Les élections laissent un goût mitigé à Léo Tinguely, coprésident de la Jeunesse socialiste fribourgeoise (JSF). D’un côté, il regrette l’érosion du PS au niveau suisse, qu’il explique par «les trop nombreux compromis conclus avec la droite, notamment sur l’âge de la retraite des femmes ou les réformes fiscales». «Nous ne sommes plus la force la plus à gauche du parlement, aujourd’hui ce sont les Verts.»

D’un autre côté, l’étudiant en sociologie et travail social se félicite du résultat des JSF, première liste jeune de son canton, avec 1,73% des suffrages.
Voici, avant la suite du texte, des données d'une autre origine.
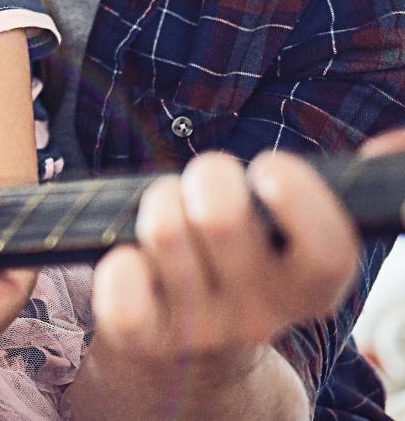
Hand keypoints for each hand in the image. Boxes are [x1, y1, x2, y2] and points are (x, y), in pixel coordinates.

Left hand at [84, 150, 359, 405]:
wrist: (189, 352)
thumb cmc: (241, 260)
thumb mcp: (291, 234)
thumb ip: (336, 191)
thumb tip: (393, 142)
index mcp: (310, 285)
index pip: (329, 251)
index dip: (300, 199)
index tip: (270, 168)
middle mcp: (261, 313)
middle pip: (224, 220)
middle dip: (208, 176)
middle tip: (205, 180)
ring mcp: (201, 328)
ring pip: (166, 234)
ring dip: (158, 202)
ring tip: (166, 208)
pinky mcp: (144, 338)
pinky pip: (122, 292)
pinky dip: (118, 262)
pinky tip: (130, 256)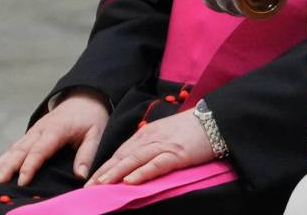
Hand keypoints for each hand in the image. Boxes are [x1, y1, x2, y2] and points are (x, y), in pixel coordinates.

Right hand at [0, 89, 108, 185]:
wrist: (84, 99)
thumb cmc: (91, 118)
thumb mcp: (96, 133)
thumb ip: (88, 153)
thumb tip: (81, 175)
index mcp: (57, 129)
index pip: (40, 149)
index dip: (30, 166)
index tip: (23, 181)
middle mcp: (40, 130)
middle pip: (20, 150)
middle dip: (7, 167)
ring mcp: (32, 132)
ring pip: (13, 149)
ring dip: (0, 165)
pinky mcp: (29, 136)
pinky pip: (13, 149)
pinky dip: (2, 161)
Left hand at [85, 110, 212, 186]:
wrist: (217, 119)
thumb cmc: (193, 128)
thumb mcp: (167, 132)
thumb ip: (151, 143)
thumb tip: (135, 160)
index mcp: (148, 132)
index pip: (122, 151)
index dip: (106, 166)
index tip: (92, 179)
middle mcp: (152, 137)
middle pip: (123, 156)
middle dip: (105, 172)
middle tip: (89, 187)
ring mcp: (164, 145)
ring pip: (135, 160)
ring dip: (117, 173)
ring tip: (102, 185)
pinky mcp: (178, 153)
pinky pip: (156, 164)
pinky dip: (142, 172)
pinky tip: (130, 181)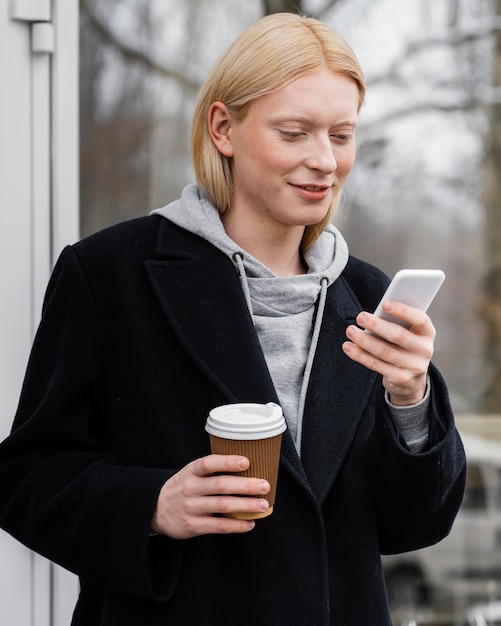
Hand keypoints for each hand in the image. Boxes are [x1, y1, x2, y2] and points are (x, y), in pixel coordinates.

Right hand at [151, 454, 270, 538]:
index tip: (246, 462)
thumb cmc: (182, 487)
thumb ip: (211, 470)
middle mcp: (190, 488)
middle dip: (245, 486)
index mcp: (191, 471)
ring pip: (223, 506)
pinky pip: (219, 526)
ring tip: (263, 505)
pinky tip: (250, 523)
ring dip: (246, 505)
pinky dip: (237, 525)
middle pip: (221, 485)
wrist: (155, 509)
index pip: (209, 463)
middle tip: (264, 485)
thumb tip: (246, 466)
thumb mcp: (190, 473)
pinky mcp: (193, 526)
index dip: (227, 462)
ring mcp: (191, 508)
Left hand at [342, 300, 434, 405]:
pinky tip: (349, 347)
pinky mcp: (401, 379)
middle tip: (360, 317)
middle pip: (398, 335)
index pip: (420, 319)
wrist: (412, 380)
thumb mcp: (408, 334)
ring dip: (364, 340)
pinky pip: (376, 365)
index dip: (404, 311)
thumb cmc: (404, 346)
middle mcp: (424, 350)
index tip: (385, 305)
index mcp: (427, 333)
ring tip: (350, 331)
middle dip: (377, 325)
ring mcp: (414, 367)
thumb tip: (374, 315)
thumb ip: (397, 323)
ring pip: (384, 351)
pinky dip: (360, 355)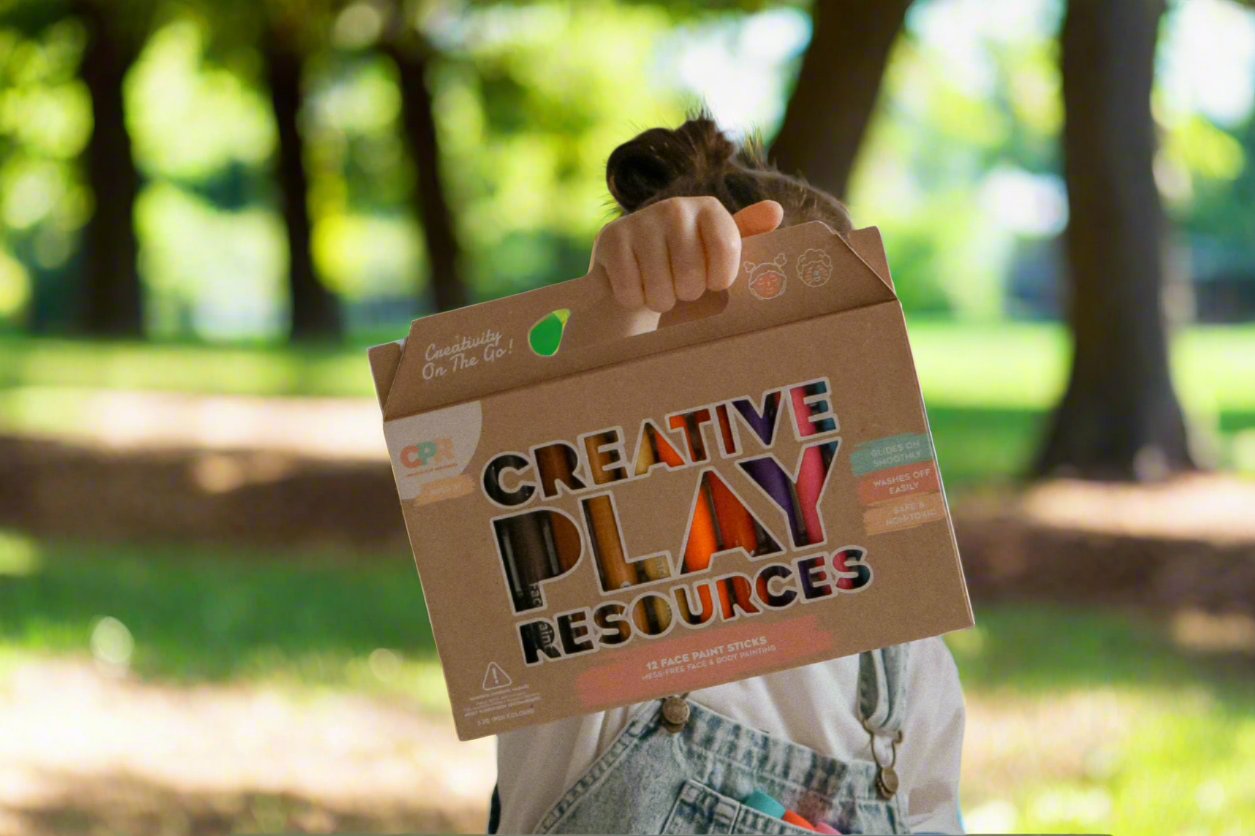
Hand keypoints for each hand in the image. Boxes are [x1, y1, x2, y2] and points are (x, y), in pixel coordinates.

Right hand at [589, 197, 783, 311]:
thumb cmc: (686, 270)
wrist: (634, 276)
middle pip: (691, 274)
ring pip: (660, 287)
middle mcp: (674, 207)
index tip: (714, 283)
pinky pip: (630, 290)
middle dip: (687, 294)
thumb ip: (748, 236)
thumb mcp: (719, 255)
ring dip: (660, 300)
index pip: (726, 249)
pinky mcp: (609, 239)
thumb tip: (775, 210)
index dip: (720, 278)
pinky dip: (633, 300)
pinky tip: (634, 289)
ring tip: (659, 290)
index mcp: (708, 209)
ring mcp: (639, 221)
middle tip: (680, 288)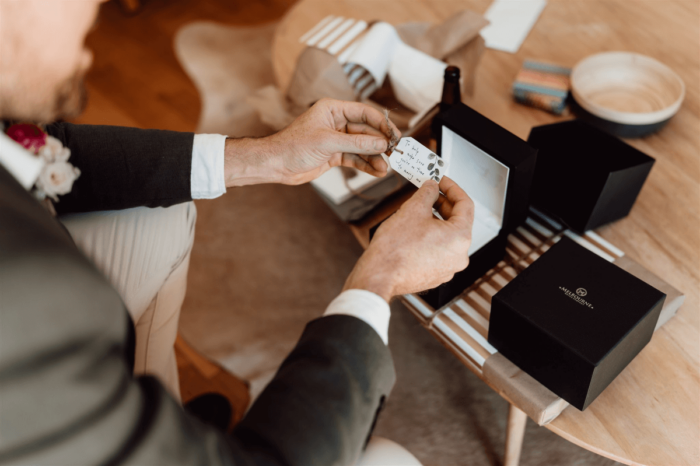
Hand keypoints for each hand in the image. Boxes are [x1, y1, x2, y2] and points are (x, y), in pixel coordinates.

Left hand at [223, 98, 399, 186]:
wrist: (276, 164)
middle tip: (395, 153)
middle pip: (366, 131)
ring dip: (374, 157)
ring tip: (385, 168)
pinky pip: (355, 158)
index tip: (395, 135)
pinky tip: (376, 172)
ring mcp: (336, 139)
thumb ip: (357, 144)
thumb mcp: (328, 142)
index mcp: (333, 109)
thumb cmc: (294, 146)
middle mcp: (336, 122)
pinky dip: (366, 165)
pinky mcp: (334, 154)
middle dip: (380, 143)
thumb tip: (381, 144)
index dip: (382, 123)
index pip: (364, 113)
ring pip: (362, 147)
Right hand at [343, 177, 473, 301]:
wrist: (379, 275)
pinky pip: (438, 250)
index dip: (452, 188)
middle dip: (443, 204)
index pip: (465, 204)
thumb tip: (432, 187)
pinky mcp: (436, 275)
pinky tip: (414, 231)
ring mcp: (448, 268)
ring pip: (446, 237)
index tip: (442, 181)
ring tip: (418, 211)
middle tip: (429, 192)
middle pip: (457, 221)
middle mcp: (459, 255)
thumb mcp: (413, 209)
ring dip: (436, 221)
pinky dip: (430, 238)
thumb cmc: (395, 249)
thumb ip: (428, 193)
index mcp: (460, 238)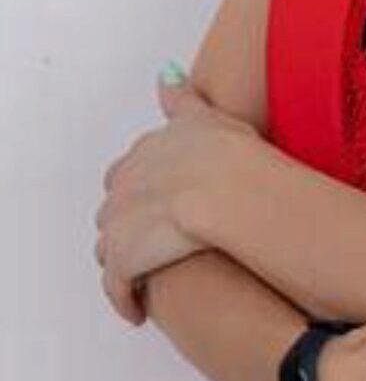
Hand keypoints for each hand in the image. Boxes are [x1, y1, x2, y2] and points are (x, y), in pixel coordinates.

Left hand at [94, 64, 259, 325]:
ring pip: (111, 246)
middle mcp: (128, 181)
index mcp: (148, 149)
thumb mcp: (214, 116)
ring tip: (154, 275)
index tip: (165, 206)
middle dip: (132, 227)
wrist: (239, 191)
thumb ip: (184, 99)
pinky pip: (116, 285)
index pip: (128, 172)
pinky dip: (125, 298)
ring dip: (127, 262)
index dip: (144, 192)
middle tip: (163, 243)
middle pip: (114, 209)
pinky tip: (141, 308)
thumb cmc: (240, 155)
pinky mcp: (126, 256)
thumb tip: (166, 72)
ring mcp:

Lui-même termine en troisième position, derrière deux candidates, «un vote féministe, c’est très bien comme ça». Léo Tinguely, qui s’était déjà mobilisé pour la Grève des femmes du 14 juin, envisage de se présenter au Grand Conseil fribourgeois, avec cette fois l’objectif d’aider la JSF à décrocher au moins un siège.

Un moment de campagne: Le week-end «vert» de Léo Tinguely


Mireille Tissot-Daguette (NE): «Nous avons vibré»

Candidate jeune vert’libérale neuchâteloise, Mireille Tissot-Daguette est ravie de relever que sa liste a fait le meilleur score des listes «Jeunes» de Suisse: «2,7%, ça paraît peu, mais c’est vraiment très encourageant.» Avec 1600 voix, cette enseignante se réjouit également de son propre résultat, étant la mieux sortie de sa liste. Et même si le parti n’a pas remporté son pari de décrocher un tout premier siège au Conseil national, «nous avons vibré», s’enthousiasme-t-elle.

La candidate se tourne déjà vers l’avenir. «La prochaine échéance, ce sont les communales de juin. J’espère bien être au Conseil général de la nouvelle commune élargie de Neuchâtel (qui fusionne avec trois de ses voisines). J’ai eu pas mal de visibilité, ça me paraît faisable.»